== Exercise inputs
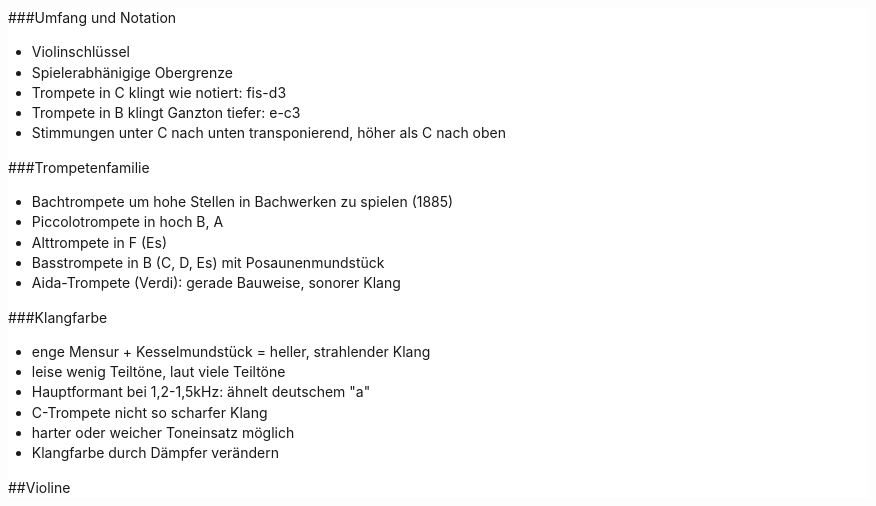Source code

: ###Umfang und Notation
- Violinschlüssel
- Spielerabhänigige Obergrenze
- Trompete in C klingt wie notiert: fis-d3
- Trompete in B klingt Ganzton tiefer: e-c3
- Stimmungen unter C nach unten transponierend, höher als C nach oben

###Trompetenfamilie
- Bachtrompete um hohe Stellen in Bachwerken zu spielen (1885)
- Piccolotrompete in hoch B, A
- Alttrompete in F (Es)
- Basstrompete in B (C, D, Es) mit Posaunenmundstück
- Aida-Trompete (Verdi): gerade Bauweise, sonorer Klang

###Klangfarbe
- enge Mensur + Kesselmundstück = heller, strahlender Klang
- leise wenig Teiltöne, laut viele Teiltöne
- Hauptformant bei 1,2-1,5kHz: ähnelt deutschem "a"
- C-Trompete nicht so scharfer Klang
- harter oder weicher Toneinsatz möglich
- Klangfarbe durch Dämpfer verändern

##Violine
====
Job: Only the pictures are to be left out; copy all the remaining material above exactly.

Completed exercise:
Source code

: ###Umfang und Notation
- Violinschlüssel
- Spielerabhänigige Obergrenze
- Trompete in C klingt wie notiert: fis-d3
- Trompete in B klingt Ganzton tiefer: e-c3
- Stimmungen unter C nach unten transponierend, höher als C nach oben

###Trompetenfamilie
- Bachtrompete um hohe Stellen in Bachwerken zu spielen (1885)
- Piccolotrompete in hoch B, A
- Alttrompete in F (Es)
- Basstrompete in B (C, D, Es) mit Posaunenmundstück
- Aida-Trompete (Verdi): gerade Bauweise, sonorer Klang

###Klangfarbe
- enge Mensur + Kesselmundstück = heller, strahlender Klang
- leise wenig Teiltöne, laut viele Teiltöne
- Hauptformant bei 1,2-1,5kHz: ähnelt deutschem "a"
- C-Trompete nicht so scharfer Klang
- harter oder weicher Toneinsatz möglich
- Klangfarbe durch Dämpfer verändern

##Violine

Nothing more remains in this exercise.